## [Task requirements]
Sort through the data and copy the lines holding the word "week".

^^^^^^^^

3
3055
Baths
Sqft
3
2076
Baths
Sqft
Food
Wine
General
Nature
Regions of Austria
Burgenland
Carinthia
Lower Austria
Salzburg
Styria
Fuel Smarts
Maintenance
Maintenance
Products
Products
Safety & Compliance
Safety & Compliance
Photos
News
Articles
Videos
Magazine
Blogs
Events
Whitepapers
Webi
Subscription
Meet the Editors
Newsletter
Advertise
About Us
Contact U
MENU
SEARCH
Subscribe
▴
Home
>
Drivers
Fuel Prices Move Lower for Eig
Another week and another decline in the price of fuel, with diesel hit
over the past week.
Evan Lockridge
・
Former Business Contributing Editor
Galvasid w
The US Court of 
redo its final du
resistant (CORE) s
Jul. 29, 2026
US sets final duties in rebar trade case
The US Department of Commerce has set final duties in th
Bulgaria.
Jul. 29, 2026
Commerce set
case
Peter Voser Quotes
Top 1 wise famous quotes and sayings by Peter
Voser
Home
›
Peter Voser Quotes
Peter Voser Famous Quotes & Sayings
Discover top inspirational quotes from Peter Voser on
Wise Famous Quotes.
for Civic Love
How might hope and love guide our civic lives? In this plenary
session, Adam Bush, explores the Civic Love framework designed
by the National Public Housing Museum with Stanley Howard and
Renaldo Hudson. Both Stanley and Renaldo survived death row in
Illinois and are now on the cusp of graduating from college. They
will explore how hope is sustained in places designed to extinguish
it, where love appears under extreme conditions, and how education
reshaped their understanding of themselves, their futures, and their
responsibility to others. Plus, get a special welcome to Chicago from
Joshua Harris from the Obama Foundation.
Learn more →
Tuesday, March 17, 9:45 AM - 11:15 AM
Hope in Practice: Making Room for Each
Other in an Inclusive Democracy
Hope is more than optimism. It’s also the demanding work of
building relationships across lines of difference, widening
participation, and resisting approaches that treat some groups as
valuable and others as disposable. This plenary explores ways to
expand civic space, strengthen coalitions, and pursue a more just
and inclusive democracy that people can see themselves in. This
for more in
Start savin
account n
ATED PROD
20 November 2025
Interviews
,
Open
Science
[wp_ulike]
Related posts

^^^^^^^^

## [Reply to the exercise]
Another week and another decline in the price of fuel, with diesel hit
over the past week.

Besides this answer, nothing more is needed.